--- START ---

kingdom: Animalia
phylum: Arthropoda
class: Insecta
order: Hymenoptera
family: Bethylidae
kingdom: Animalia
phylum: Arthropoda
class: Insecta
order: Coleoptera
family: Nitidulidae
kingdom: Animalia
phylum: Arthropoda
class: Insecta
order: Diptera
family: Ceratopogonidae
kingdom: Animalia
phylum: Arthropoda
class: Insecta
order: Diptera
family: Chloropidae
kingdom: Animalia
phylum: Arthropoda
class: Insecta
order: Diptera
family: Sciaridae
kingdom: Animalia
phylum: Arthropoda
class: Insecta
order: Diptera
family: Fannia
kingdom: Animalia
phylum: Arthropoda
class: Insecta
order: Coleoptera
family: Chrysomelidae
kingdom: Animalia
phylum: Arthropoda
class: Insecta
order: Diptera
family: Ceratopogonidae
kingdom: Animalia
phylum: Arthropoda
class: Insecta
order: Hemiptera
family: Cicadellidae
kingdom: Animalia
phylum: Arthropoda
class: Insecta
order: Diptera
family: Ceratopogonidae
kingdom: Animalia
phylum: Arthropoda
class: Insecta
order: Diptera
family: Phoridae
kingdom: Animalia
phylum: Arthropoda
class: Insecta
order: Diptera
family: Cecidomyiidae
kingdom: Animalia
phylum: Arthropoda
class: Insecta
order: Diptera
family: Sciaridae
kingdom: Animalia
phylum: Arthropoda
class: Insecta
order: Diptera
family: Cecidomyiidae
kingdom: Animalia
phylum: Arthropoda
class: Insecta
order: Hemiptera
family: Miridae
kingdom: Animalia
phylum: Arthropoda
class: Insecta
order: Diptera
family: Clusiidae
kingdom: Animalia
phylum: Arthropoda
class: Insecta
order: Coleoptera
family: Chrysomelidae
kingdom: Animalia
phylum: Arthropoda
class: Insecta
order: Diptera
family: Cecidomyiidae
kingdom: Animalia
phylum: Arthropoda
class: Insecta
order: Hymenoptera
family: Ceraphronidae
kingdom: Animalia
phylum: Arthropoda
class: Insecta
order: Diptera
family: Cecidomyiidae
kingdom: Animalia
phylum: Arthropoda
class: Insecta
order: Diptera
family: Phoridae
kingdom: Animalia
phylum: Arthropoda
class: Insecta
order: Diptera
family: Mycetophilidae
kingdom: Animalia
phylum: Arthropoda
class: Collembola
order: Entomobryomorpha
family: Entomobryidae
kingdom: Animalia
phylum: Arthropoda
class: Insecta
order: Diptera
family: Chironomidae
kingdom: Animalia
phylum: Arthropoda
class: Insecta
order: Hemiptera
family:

--- END ---

Prompt: Output every line of the listing above word for word, keeping the original order and spelling.

Result of the task:
kingdom: Animalia
phylum: Arthropoda
class: Insecta
order: Hymenoptera
family: Bethylidae
kingdom: Animalia
phylum: Arthropoda
class: Insecta
order: Coleoptera
family: Nitidulidae
kingdom: Animalia
phylum: Arthropoda
class: Insecta
order: Diptera
family: Ceratopogonidae
kingdom: Animalia
phylum: Arthropoda
class: Insecta
order: Diptera
family: Chloropidae
kingdom: Animalia
phylum: Arthropoda
class: Insecta
order: Diptera
family: Sciaridae
kingdom: Animalia
phylum: Arthropoda
class: Insecta
order: Diptera
family: Fannia
kingdom: Animalia
phylum: Arthropoda
class: Insecta
order: Coleoptera
family: Chrysomelidae
kingdom: Animalia
phylum: Arthropoda
class: Insecta
order: Diptera
family: Ceratopogonidae
kingdom: Animalia
phylum: Arthropoda
class: Insecta
order: Hemiptera
family: Cicadellidae
kingdom: Animalia
phylum: Arthropoda
class: Insecta
order: Diptera
family: Ceratopogonidae
kingdom: Animalia
phylum: Arthropoda
class: Insecta
order: Diptera
family: Phoridae
kingdom: Animalia
phylum: Arthropoda
class: Insecta
order: Diptera
family: Cecidomyiidae
kingdom: Animalia
phylum: Arthropoda
class: Insecta
order: Diptera
family: Sciaridae
kingdom: Animalia
phylum: Arthropoda
class: Insecta
order: Diptera
family: Cecidomyiidae
kingdom: Animalia
phylum: Arthropoda
class: Insecta
order: Hemiptera
family: Miridae
kingdom: Animalia
phylum: Arthropoda
class: Insecta
order: Diptera
family: Clusiidae
kingdom: Animalia
phylum: Arthropoda
class: Insecta
order: Coleoptera
family: Chrysomelidae
kingdom: Animalia
phylum: Arthropoda
class: Insecta
order: Diptera
family: Cecidomyiidae
kingdom: Animalia
phylum: Arthropoda
class: Insecta
order: Hymenoptera
family: Ceraphronidae
kingdom: Animalia
phylum: Arthropoda
class: Insecta
order: Diptera
family: Cecidomyiidae
kingdom: Animalia
phylum: Arthropoda
class: Insecta
order: Diptera
family: Phoridae
kingdom: Animalia
phylum: Arthropoda
class: Insecta
order: Diptera
family: Mycetophilidae
kingdom: Animalia
phylum: Arthropoda
class: Collembola
order: Entomobryomorpha
family: Entomobryidae
kingdom: Animalia
phylum: Arthropoda
class: Insecta
order: Diptera
family: Chironomidae
kingdom: Animalia
phylum: Arthropoda
class: Insecta
order: Hemiptera
family:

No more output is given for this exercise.